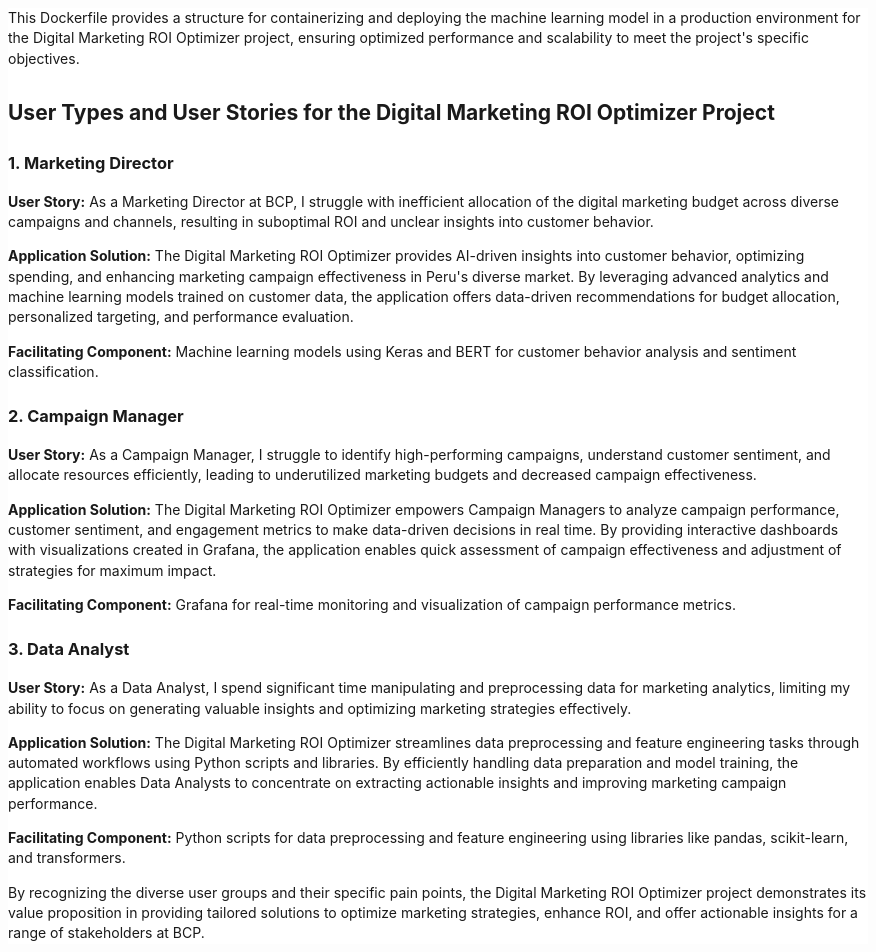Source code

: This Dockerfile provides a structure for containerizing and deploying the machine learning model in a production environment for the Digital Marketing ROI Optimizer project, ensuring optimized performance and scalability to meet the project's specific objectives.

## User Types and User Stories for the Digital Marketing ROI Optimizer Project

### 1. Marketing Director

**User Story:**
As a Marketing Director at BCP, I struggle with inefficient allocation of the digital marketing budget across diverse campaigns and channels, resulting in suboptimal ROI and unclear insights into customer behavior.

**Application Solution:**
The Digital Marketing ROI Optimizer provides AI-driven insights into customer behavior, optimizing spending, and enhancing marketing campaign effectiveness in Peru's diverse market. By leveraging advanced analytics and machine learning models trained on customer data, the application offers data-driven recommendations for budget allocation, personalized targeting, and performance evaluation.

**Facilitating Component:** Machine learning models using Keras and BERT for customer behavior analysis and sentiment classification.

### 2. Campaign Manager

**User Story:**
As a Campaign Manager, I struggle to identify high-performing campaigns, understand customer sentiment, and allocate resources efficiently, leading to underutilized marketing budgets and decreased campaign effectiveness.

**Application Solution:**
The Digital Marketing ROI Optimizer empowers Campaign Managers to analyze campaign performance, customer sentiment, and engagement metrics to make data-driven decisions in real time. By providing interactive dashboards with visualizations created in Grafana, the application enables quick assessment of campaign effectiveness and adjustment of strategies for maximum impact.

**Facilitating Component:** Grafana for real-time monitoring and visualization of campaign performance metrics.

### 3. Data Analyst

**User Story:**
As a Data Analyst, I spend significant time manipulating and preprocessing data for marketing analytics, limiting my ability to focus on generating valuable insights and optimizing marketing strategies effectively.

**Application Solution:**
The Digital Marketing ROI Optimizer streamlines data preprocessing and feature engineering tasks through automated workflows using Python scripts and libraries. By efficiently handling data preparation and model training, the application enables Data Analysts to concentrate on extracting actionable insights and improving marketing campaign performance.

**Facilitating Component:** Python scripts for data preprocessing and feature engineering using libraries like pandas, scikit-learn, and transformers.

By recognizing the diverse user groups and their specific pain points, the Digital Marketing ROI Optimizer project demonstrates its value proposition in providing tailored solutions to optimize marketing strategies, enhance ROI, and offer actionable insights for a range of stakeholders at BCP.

------------------------------------

**WORK TASK:** Express the entries as a Markdown table with the columns "Row" and "Line", starting at the beginning of the entries and going on through the line with "### 3. Data Analyst". Number each row, skip blank lines, and leave the pictures out.

**EXERCISE ANSWER:**
| Row | Line |
|---|---|
| 1 | Source code |
| 2 | : This Dockerfile provides a structure for containerizing and deploying the machine learning model in a production environment for the Digital Marketing ROI Optimizer project, ensuring optimized performance and scalability to meet the project's specific objectives. |
| 3 | ## User Types and User Stories for the Digital Marketing ROI Optimizer Project |
| 4 | ### 1. Marketing Director |
| 5 | **User Story:** |
| 6 | As a Marketing Director at BCP, I struggle with inefficient allocation of the digital marketing budget across diverse campaigns and channels, resulting in suboptimal ROI and unclear insights into customer behavior. |
| 7 | **Application Solution:** |
| 8 | The Digital Marketing ROI Optimizer provides AI-driven insights into customer behavior, optimizing spending, and enhancing marketing campaign effectiveness in Peru's diverse market. By leveraging advanced analytics and machine learning models trained on customer data, the application offers data-driven recommendations for budget allocation, personalized targeting, and performance evaluation. |
| 9 | **Facilitating Component:** Machine learning models using Keras and BERT for customer behavior analysis and sentiment classification. |
| 10 | ### 2. Campaign Manager |
| 11 | **User Story:** |
| 12 | As a Campaign Manager, I struggle to identify high-performing campaigns, understand customer sentiment, and allocate resources efficiently, leading to underutilized marketing budgets and decreased campaign effectiveness. |
| 13 | **Application Solution:** |
| 14 | The Digital Marketing ROI Optimizer empowers Campaign Managers to analyze campaign performance, customer sentiment, and engagement metrics to make data-driven decisions in real time. By providing interactive dashboards with visualizations created in Grafana, the application enables quick assessment of campaign effectiveness and adjustment of strategies for maximum impact. |
| 15 | **Facilitating Component:** Grafana for real-time monitoring and visualization of campaign performance metrics. |
| 16 | ### 3. Data Analyst |